## Your objective
Show every line of the data below that includes the word "corners".
↓↓↓
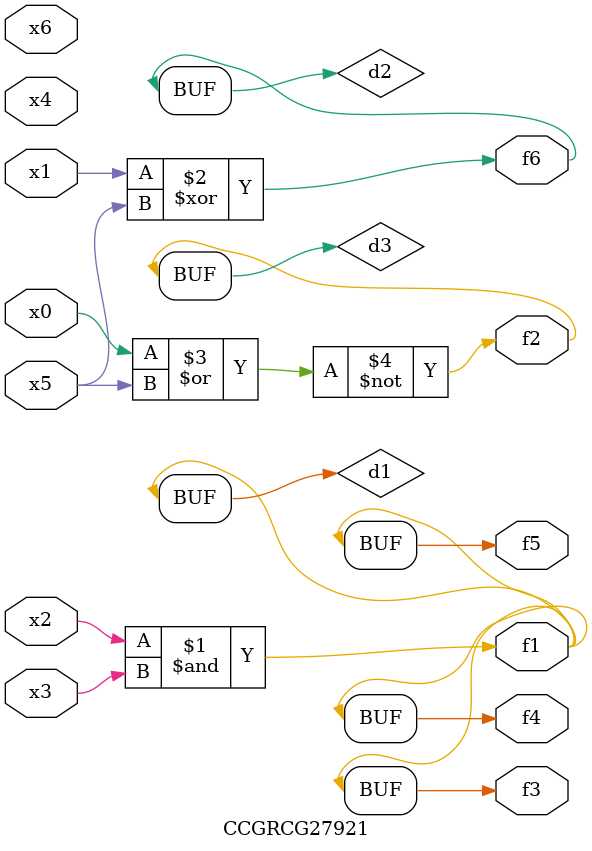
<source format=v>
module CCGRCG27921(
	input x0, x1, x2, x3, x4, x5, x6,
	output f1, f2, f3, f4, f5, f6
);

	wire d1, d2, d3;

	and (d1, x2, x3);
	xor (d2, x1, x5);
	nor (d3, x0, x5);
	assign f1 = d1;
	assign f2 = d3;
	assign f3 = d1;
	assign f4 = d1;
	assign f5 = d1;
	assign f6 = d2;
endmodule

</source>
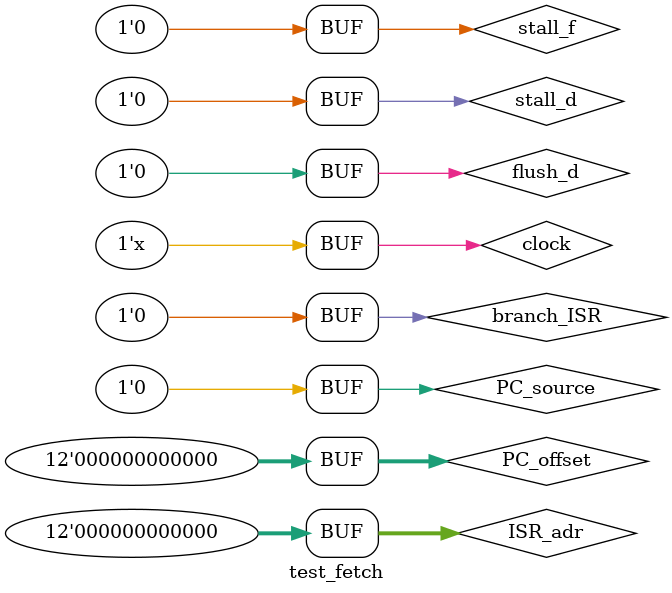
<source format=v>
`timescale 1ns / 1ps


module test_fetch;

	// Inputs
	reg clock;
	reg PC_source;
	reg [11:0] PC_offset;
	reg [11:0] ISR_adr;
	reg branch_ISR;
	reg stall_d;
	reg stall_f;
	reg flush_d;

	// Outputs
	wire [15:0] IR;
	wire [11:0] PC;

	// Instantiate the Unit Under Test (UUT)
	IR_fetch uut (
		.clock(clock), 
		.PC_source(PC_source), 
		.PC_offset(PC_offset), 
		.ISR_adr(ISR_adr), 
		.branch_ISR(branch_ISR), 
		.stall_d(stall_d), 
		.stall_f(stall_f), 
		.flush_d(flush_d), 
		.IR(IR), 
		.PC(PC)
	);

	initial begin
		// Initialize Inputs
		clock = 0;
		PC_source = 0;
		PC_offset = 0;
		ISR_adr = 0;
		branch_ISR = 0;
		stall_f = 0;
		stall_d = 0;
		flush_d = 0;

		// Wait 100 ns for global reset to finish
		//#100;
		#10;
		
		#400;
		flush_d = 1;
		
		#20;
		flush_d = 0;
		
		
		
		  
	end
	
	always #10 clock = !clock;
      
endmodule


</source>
↑↑↑
↓↓↓
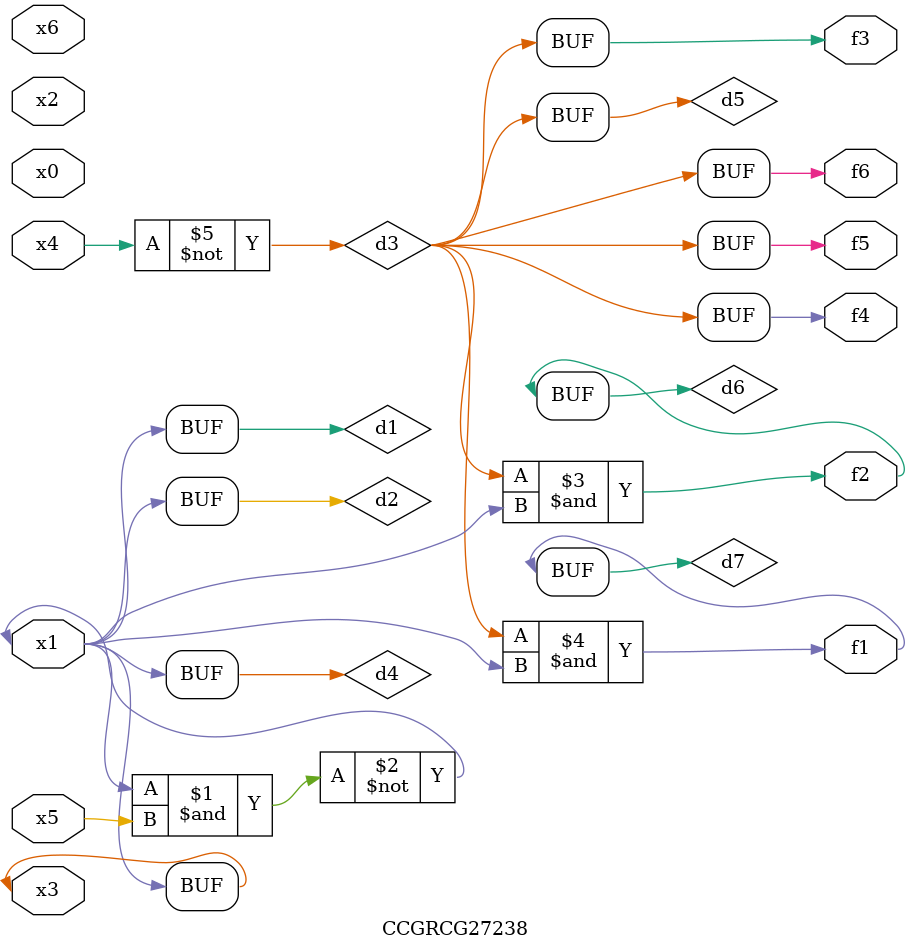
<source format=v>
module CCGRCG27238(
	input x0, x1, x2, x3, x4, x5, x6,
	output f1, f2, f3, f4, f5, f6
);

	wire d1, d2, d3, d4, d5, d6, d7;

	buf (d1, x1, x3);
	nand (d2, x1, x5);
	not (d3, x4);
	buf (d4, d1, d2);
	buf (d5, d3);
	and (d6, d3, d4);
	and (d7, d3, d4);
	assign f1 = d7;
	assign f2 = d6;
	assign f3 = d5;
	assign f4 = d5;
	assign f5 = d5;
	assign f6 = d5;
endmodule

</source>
↑↑↑
↓↓↓
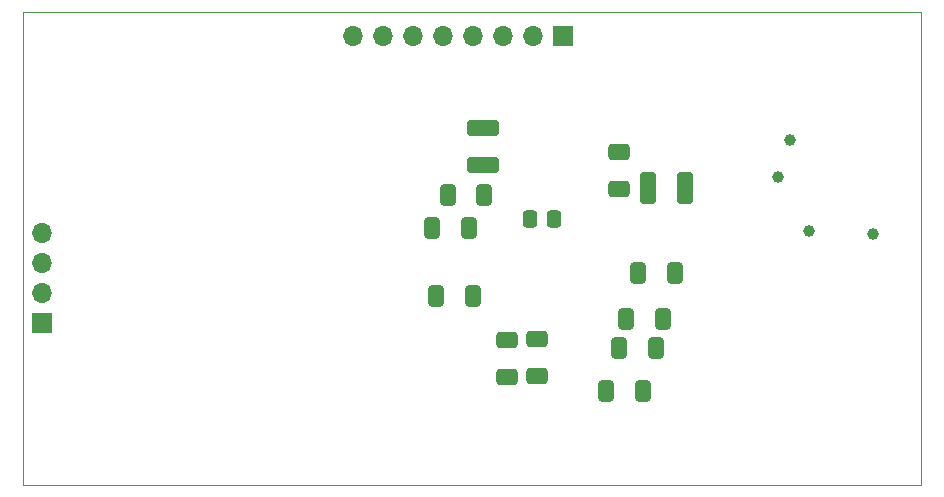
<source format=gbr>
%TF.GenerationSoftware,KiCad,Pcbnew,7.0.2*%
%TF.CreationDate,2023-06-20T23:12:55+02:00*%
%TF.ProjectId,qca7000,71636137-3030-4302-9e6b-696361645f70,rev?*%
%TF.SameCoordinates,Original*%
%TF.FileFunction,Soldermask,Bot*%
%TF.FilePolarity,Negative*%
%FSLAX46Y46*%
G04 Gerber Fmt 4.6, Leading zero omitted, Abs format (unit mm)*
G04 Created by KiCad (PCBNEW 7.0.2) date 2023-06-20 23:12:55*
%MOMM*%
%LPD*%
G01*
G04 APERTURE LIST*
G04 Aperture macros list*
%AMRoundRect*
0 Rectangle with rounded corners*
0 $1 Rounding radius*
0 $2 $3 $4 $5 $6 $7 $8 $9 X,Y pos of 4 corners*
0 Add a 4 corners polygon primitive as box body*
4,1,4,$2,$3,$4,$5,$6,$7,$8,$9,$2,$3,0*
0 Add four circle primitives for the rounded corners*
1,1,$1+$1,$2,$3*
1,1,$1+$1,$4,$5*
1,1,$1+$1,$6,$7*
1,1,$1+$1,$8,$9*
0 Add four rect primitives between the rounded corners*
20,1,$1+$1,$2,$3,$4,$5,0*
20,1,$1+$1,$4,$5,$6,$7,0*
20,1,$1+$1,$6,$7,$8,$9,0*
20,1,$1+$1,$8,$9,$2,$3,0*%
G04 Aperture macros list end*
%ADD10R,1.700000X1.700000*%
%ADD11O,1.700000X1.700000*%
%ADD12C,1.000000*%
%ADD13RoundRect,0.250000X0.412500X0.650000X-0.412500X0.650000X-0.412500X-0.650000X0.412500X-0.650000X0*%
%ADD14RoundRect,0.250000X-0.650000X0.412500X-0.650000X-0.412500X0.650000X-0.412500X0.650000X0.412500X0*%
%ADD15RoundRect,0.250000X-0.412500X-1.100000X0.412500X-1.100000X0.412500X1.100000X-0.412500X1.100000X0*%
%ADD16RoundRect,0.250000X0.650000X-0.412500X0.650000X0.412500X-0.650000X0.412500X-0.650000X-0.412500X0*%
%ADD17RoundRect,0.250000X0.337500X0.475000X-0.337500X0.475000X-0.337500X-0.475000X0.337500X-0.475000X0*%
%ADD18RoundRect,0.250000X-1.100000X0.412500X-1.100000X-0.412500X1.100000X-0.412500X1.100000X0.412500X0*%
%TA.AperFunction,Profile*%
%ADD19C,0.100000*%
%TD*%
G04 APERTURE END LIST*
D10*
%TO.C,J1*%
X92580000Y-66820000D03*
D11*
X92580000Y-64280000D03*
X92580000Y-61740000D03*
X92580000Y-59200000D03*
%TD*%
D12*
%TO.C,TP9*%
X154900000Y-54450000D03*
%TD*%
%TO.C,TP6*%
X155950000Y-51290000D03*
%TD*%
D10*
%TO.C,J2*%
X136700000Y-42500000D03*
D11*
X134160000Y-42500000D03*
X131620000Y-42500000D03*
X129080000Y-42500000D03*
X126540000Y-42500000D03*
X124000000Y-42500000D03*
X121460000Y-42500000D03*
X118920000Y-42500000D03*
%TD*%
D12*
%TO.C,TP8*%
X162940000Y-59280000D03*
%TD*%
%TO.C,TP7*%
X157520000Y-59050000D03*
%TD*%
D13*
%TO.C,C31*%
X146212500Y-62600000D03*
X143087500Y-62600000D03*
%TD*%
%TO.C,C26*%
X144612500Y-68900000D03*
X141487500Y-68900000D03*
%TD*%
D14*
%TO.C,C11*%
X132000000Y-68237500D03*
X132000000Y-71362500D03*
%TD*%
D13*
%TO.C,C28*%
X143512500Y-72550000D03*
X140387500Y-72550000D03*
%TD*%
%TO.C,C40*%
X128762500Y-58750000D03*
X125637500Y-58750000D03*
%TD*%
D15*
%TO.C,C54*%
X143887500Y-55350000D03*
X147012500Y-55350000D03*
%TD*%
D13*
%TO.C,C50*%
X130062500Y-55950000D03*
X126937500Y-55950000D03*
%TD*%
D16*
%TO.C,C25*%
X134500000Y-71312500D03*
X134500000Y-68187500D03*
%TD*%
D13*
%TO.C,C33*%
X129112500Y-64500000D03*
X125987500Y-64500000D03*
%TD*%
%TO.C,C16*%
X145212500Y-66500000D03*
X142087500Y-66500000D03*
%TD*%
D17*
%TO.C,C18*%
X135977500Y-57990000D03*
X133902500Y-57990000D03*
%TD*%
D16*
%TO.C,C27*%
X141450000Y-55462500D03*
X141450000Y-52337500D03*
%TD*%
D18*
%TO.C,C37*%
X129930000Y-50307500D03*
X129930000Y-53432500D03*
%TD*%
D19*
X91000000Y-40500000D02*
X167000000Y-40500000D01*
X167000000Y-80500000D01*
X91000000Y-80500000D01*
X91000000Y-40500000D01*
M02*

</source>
↑↑↑
## Task answer
0 Rectangle with rounded corners*
0 $2 $3 $4 $5 $6 $7 $8 $9 X,Y pos of 4 corners*
0 Add a 4 corners polygon primitive as box body*
0 Add four circle primitives for the rounded corners*
0 Add four rect primitives between the rounded corners*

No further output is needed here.